◆ Input data ◆

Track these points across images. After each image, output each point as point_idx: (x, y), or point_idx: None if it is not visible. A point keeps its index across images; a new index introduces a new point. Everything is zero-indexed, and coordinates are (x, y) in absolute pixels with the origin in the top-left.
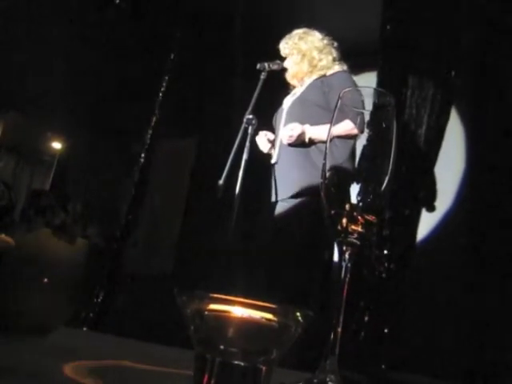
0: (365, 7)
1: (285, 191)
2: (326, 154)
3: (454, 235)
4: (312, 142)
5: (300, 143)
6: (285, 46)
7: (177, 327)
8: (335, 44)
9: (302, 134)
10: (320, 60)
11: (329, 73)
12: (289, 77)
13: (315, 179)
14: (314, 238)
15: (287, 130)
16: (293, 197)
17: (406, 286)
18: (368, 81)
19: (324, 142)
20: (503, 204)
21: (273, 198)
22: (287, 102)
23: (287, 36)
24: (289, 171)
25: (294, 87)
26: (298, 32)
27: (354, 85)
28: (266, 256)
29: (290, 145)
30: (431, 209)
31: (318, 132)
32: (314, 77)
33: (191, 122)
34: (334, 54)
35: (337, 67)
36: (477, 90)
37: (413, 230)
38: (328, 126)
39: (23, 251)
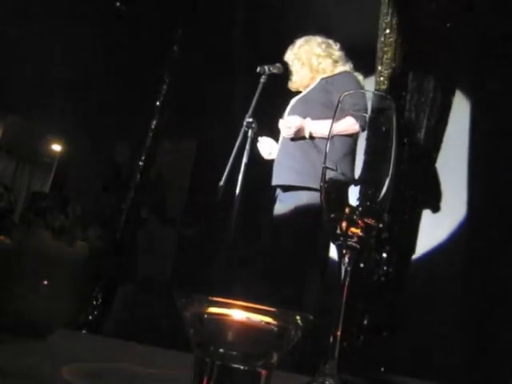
0: (363, 11)
1: (277, 178)
2: (325, 156)
3: (456, 243)
4: (311, 137)
5: (300, 137)
6: (287, 58)
7: (176, 330)
8: (337, 46)
9: (301, 129)
10: (319, 64)
11: (332, 73)
12: (294, 86)
13: (306, 173)
14: (308, 232)
15: (286, 122)
16: (285, 188)
17: (405, 289)
18: (366, 84)
19: (323, 138)
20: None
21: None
22: (292, 101)
23: (290, 47)
24: (283, 162)
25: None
26: (299, 41)
27: (358, 86)
28: (265, 255)
29: (291, 139)
30: (435, 209)
31: (318, 127)
32: (318, 80)
33: (191, 125)
34: (335, 55)
35: (340, 68)
36: (477, 92)
37: (412, 233)
38: (329, 121)
39: (22, 253)
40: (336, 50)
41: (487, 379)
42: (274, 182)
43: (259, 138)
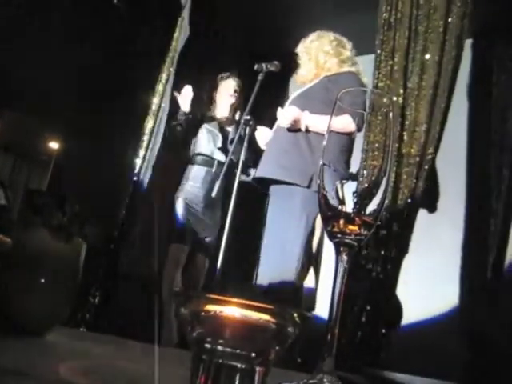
0: (363, 9)
1: (264, 170)
2: (323, 153)
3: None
4: (307, 131)
5: (295, 130)
6: (298, 50)
7: (173, 327)
8: (350, 45)
9: (298, 120)
10: (325, 62)
11: (337, 72)
12: (300, 79)
13: (299, 166)
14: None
15: (284, 111)
16: (272, 181)
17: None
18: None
19: (319, 134)
20: None
21: (253, 174)
22: (293, 95)
23: (302, 40)
24: (276, 153)
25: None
26: (312, 35)
27: (360, 86)
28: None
29: (288, 129)
30: (432, 209)
31: (315, 121)
32: (321, 77)
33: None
34: (344, 55)
35: (346, 68)
36: (476, 90)
37: (409, 230)
38: (327, 117)
39: (20, 251)
40: (346, 50)
41: (485, 377)
42: (259, 173)
43: (257, 127)
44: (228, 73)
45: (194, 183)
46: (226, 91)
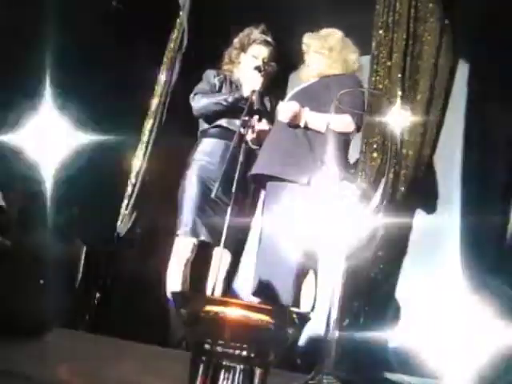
0: (359, 11)
1: (261, 166)
2: (324, 151)
3: None
4: (306, 127)
5: (295, 125)
6: (306, 43)
7: (173, 329)
8: (353, 48)
9: (297, 116)
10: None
11: (343, 73)
12: (310, 73)
13: (297, 163)
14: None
15: (284, 105)
16: (270, 178)
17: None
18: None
19: (318, 132)
20: None
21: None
22: (293, 91)
23: (309, 34)
24: (273, 150)
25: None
26: (321, 32)
27: (361, 88)
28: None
29: (288, 125)
30: (432, 212)
31: (315, 118)
32: (323, 76)
33: (189, 123)
34: (352, 56)
35: (351, 70)
36: (477, 91)
37: (407, 232)
38: (327, 115)
39: (20, 253)
40: (352, 52)
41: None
42: (256, 170)
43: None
44: (262, 37)
45: (210, 159)
46: (256, 58)
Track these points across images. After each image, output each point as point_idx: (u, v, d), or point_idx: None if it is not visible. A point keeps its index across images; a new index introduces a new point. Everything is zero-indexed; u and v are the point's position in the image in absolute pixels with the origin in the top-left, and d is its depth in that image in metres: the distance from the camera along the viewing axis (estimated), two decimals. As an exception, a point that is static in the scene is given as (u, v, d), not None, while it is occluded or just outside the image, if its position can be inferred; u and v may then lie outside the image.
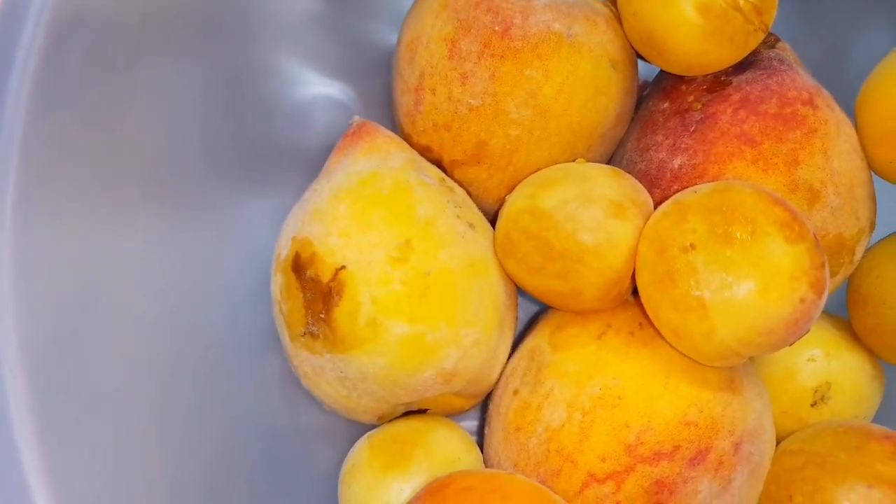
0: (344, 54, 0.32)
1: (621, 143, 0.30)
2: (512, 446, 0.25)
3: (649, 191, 0.26)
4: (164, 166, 0.25)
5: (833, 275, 0.26)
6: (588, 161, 0.27)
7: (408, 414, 0.28)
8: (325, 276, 0.24)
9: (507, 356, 0.28)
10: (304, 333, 0.25)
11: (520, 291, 0.28)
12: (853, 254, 0.27)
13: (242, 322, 0.27)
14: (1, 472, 0.18)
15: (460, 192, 0.28)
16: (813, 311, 0.21)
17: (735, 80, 0.26)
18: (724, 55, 0.25)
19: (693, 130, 0.26)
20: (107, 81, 0.22)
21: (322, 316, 0.24)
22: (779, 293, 0.21)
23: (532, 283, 0.25)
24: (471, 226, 0.26)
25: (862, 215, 0.26)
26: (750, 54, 0.26)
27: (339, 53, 0.32)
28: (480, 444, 0.29)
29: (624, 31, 0.27)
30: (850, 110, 0.27)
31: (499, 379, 0.28)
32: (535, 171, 0.27)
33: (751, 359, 0.26)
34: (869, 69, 0.26)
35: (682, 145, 0.26)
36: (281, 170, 0.30)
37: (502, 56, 0.26)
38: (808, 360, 0.28)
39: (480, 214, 0.28)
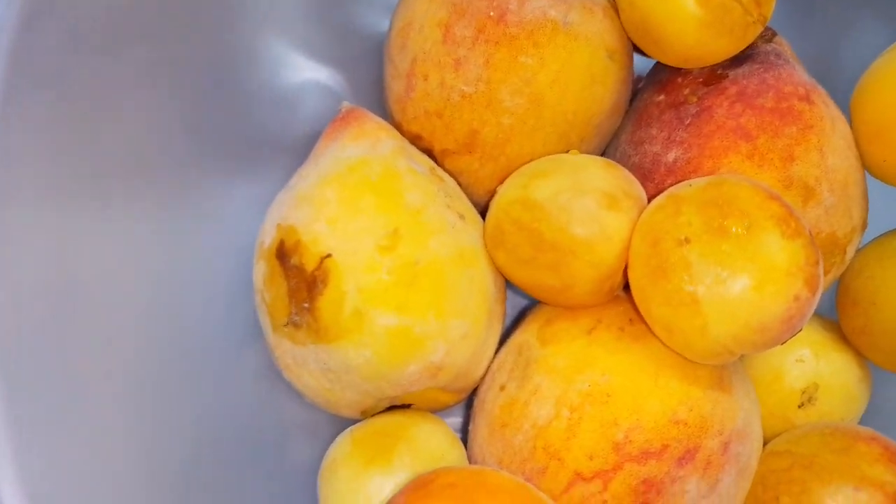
0: (334, 39, 0.32)
1: (615, 136, 0.29)
2: (497, 443, 0.25)
3: (643, 184, 0.25)
4: (145, 152, 0.24)
5: (825, 274, 0.26)
6: (582, 153, 0.27)
7: (392, 409, 0.28)
8: (310, 265, 0.24)
9: (494, 351, 0.27)
10: (287, 323, 0.24)
11: (508, 286, 0.28)
12: (844, 253, 0.26)
13: (224, 312, 0.27)
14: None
15: (451, 182, 0.27)
16: (807, 310, 0.21)
17: (732, 73, 0.26)
18: (722, 47, 0.25)
19: (688, 124, 0.26)
20: (86, 65, 0.21)
21: (306, 305, 0.24)
22: (774, 289, 0.20)
23: (522, 275, 0.25)
24: (461, 216, 0.26)
25: (855, 214, 0.26)
26: (747, 48, 0.26)
27: (328, 38, 0.31)
28: (465, 442, 0.28)
29: (621, 21, 0.27)
30: (846, 109, 0.27)
31: (485, 374, 0.27)
32: (528, 162, 0.26)
33: (740, 358, 0.26)
34: (864, 67, 0.26)
35: (677, 139, 0.26)
36: (267, 157, 0.29)
37: (497, 42, 0.25)
38: (797, 360, 0.28)
39: (471, 205, 0.28)
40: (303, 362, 0.25)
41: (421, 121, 0.27)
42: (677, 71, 0.27)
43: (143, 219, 0.24)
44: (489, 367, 0.27)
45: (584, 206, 0.23)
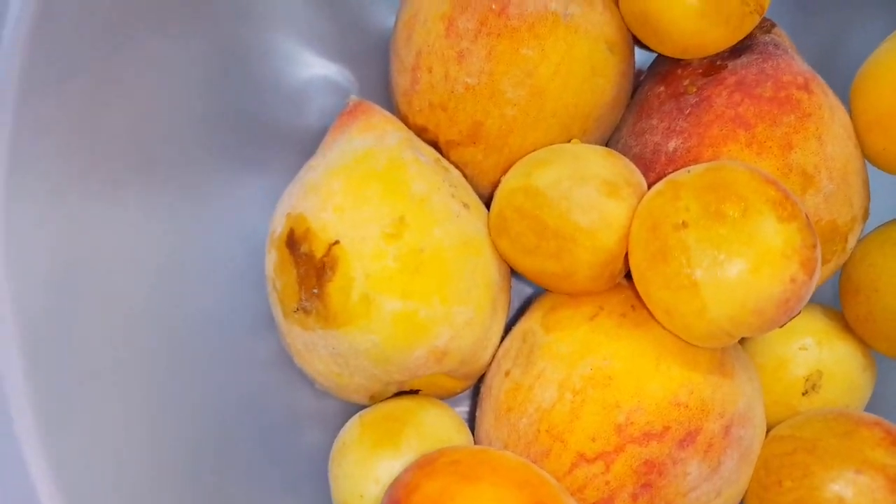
0: (341, 35, 0.32)
1: (617, 128, 0.30)
2: (503, 427, 0.25)
3: (644, 174, 0.26)
4: (156, 144, 0.24)
5: (825, 262, 0.27)
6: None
7: (400, 394, 0.28)
8: (319, 252, 0.24)
9: (499, 338, 0.28)
10: (297, 309, 0.25)
11: (513, 275, 0.28)
12: (846, 241, 0.27)
13: (236, 301, 0.27)
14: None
15: (455, 172, 0.28)
16: (803, 292, 0.21)
17: (730, 63, 0.26)
18: (720, 36, 0.25)
19: (688, 113, 0.26)
20: (97, 58, 0.22)
21: (315, 291, 0.24)
22: (770, 271, 0.21)
23: (525, 263, 0.25)
24: (465, 206, 0.26)
25: (856, 203, 0.26)
26: (745, 39, 0.26)
27: (336, 35, 0.32)
28: (472, 431, 0.29)
29: (620, 13, 0.27)
30: (846, 99, 0.27)
31: (491, 361, 0.28)
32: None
33: (741, 342, 0.26)
34: (863, 57, 0.26)
35: (677, 128, 0.26)
36: (275, 150, 0.30)
37: (499, 35, 0.26)
38: (800, 348, 0.28)
39: (475, 196, 0.28)
40: (313, 348, 0.25)
41: (426, 113, 0.28)
42: (677, 62, 0.28)
43: (155, 211, 0.24)
44: (495, 354, 0.28)
45: (584, 193, 0.23)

◆ What you have to do ◆
The lines in the entries above that carry the word "visible" must be copied.

◆ Response box ◆
Track these points across images. After each image, output each point as point_idx: (x, y), or point_idx: None if it is not visible. A point keeps its index across images; a new index introduces a new point. Everything is zero-indexed, and coordinates are (x, y) in absolute pixels with the origin in the top-left.
Track these points across images. After each image, output each point as point_idx: (u, v, d), or point_idx: None if it is not visible. A point keeps its index across images; a new index introduces a new point. Everything is zero-indexed; u and v are the point's position in the image in absolute pixels with the origin in the top-left, and d is its depth in that image in metres: the distance from the camera along the viewing axis (estimated), two decimals. As an exception, a point that is static in the scene is given as (u, v, d), not None, while it is occluded or just outside the image, if its position can be inferred; u and v may then lie outside the image.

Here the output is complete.